START DATA FOR REVIEW
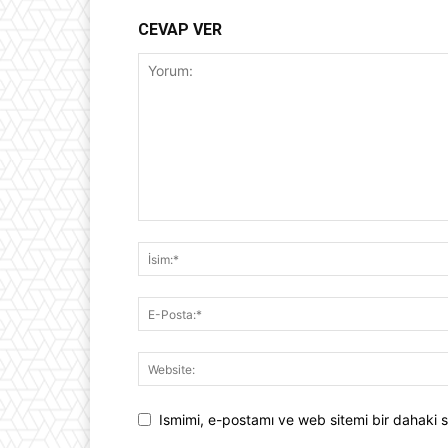
CEVAP VER
Ismimi, e-postamı ve web sitemi bir dahaki s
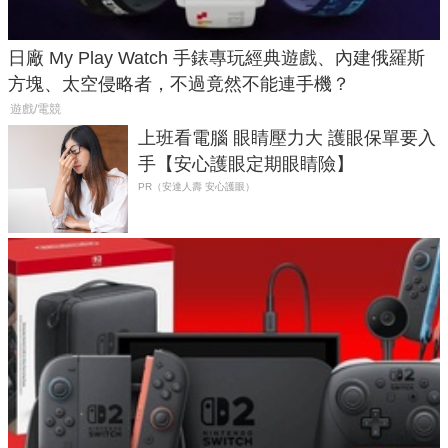
日廠 My Play Watch 手錶專玩經典遊戲、內建俄羅斯
方塊、太空侵略者，不過竟然不能連手機？
遊戲/電競
上班看電腦 眼睛壓力大 護眼保單要入
手【安心護眼定期眼睛險】
PR（安達人壽 安心護眼）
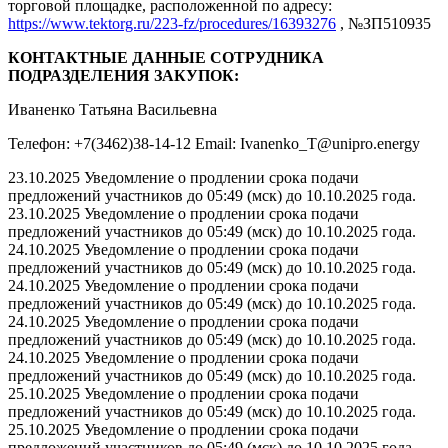
торговой площадке, расположенной по адресу:
https://www.tektorg.ru/223-fz/procedures/16393276
, №ЗП510935
КОНТАКТНЫЕ ДАННЫЕ СОТРУДНИКА
ПОДРАЗДЕЛЕНИЯ ЗАКУПОК:
Иваненко Татьяна Васильевна
Телефон: +7(3462)38-14-12 Email: Ivanenko_T@unipro.energy
23.10.2025 Уведомление о продлении срока подачи
предложений участников до 05:49 (мск) до 10.10.2025 года.
23.10.2025 Уведомление о продлении срока подачи
предложений участников до 05:49 (мск) до 10.10.2025 года.
24.10.2025 Уведомление о продлении срока подачи
предложений участников до 05:49 (мск) до 10.10.2025 года.
24.10.2025 Уведомление о продлении срока подачи
предложений участников до 05:49 (мск) до 10.10.2025 года.
24.10.2025 Уведомление о продлении срока подачи
предложений участников до 05:49 (мск) до 10.10.2025 года.
24.10.2025 Уведомление о продлении срока подачи
предложений участников до 05:49 (мск) до 10.10.2025 года.
25.10.2025 Уведомление о продлении срока подачи
предложений участников до 05:49 (мск) до 10.10.2025 года.
25.10.2025 Уведомление о продлении срока подачи
предложений участников до 05:49 (мск) до 10.10.2025 года.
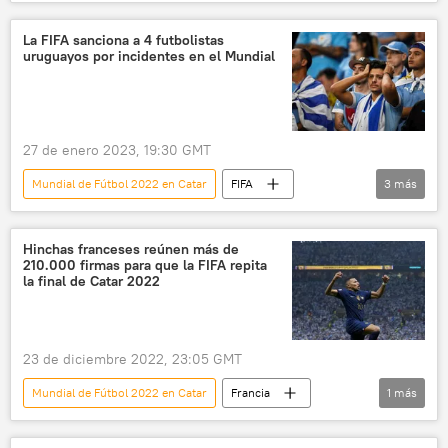
Argentina
⚽ Deportes
fútbol
iPhone
📱 Gadgets
La FIFA sanciona a 4 futbolistas
uruguayos por incidentes en el Mundial
27 de enero 2023, 19:30 GMT
Mundial de Fútbol 2022 en Catar
FIFA
3
más
⚽ Deportes
Catar
Uruguay
Hinchas franceses reúnen más de
210.000 firmas para que la FIFA repita
la final de Catar 2022
23 de diciembre 2022, 23:05 GMT
Mundial de Fútbol 2022 en Catar
Francia
1
más
💢 Insólito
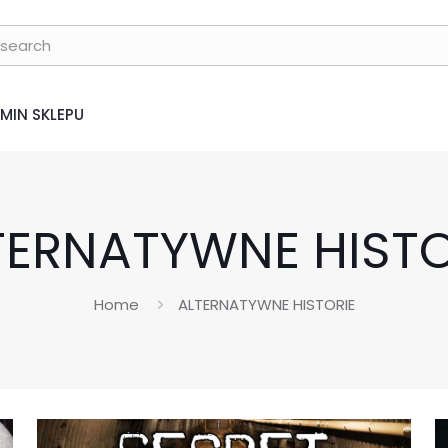
MIN SKLEPU
TERNATYWNE HISTO
Home
ALTERNATYWNE HISTORIE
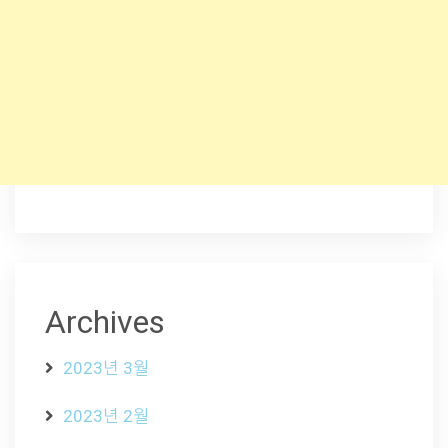
Archives
2023년 3월
2023년 2월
END DATA FOR REVIEW
- **TASK TO CARRY OUT**: Please print each of the records word for word, keeping the pictures out.

- **TASK OUTPUT**:
CEVAP VER
Ismimi, e-postamı ve web sitemi bir dahaki s
日廠 My Play Watch 手錶專玩經典遊戲、內建俄羅斯
方塊、太空侵略者，不過竟然不能連手機？
遊戲/電競
上班看電腦 眼睛壓力大 護眼保單要入
手【安心護眼定期眼睛險】
PR（安達人壽 安心護眼）
торговой площадке, расположенной по адресу:
https://www.tektorg.ru/223-fz/procedures/16393276
, №ЗП510935
КОНТАКТНЫЕ ДАННЫЕ СОТРУДНИКА
ПОДРАЗДЕЛЕНИЯ ЗАКУПОК:
Иваненко Татьяна Васильевна
Телефон: +7(3462)38-14-12 Email: Ivanenko_T@unipro.energy
23.10.2025 Уведомление о продлении срока подачи
предложений участников до 05:49 (мск) до 10.10.2025 года.
23.10.2025 Уведомление о продлении срока подачи
предложений участников до 05:49 (мск) до 10.10.2025 года.
24.10.2025 Уведомление о продлении срока подачи
предложений участников до 05:49 (мск) до 10.10.2025 года.
24.10.2025 Уведомление о продлении срока подачи
предложений участников до 05:49 (мск) до 10.10.2025 года.
24.10.2025 Уведомление о продлении срока подачи
предложений участников до 05:49 (мск) до 10.10.2025 года.
24.10.2025 Уведомление о продлении срока подачи
предложений участников до 05:49 (мск) до 10.10.2025 года.
25.10.2025 Уведомление о продлении срока подачи
предложений участников до 05:49 (мск) до 10.10.2025 года.
25.10.2025 Уведомление о продлении срока подачи
предложений участников до 05:49 (мск) до 10.10.2025 года.
Argentina
⚽ Deportes
fútbol
iPhone
📱 Gadgets
La FIFA sanciona a 4 futbolistas
uruguayos por incidentes en el Mundial
27 de enero 2023, 19:30 GMT
Mundial de Fútbol 2022 en Catar
FIFA
3
más
⚽ Deportes
Catar
Uruguay
Hinchas franceses reúnen más de
210.000 firmas para que la FIFA repita
la final de Catar 2022
23 de diciembre 2022, 23:05 GMT
Mundial de Fútbol 2022 en Catar
Francia
1
más
💢 Insólito
MIN SKLEPU
TERNATYWNE HISTO
Home
ALTERNATYWNE HISTORIE
Archives
2023년 3월
2023년 2월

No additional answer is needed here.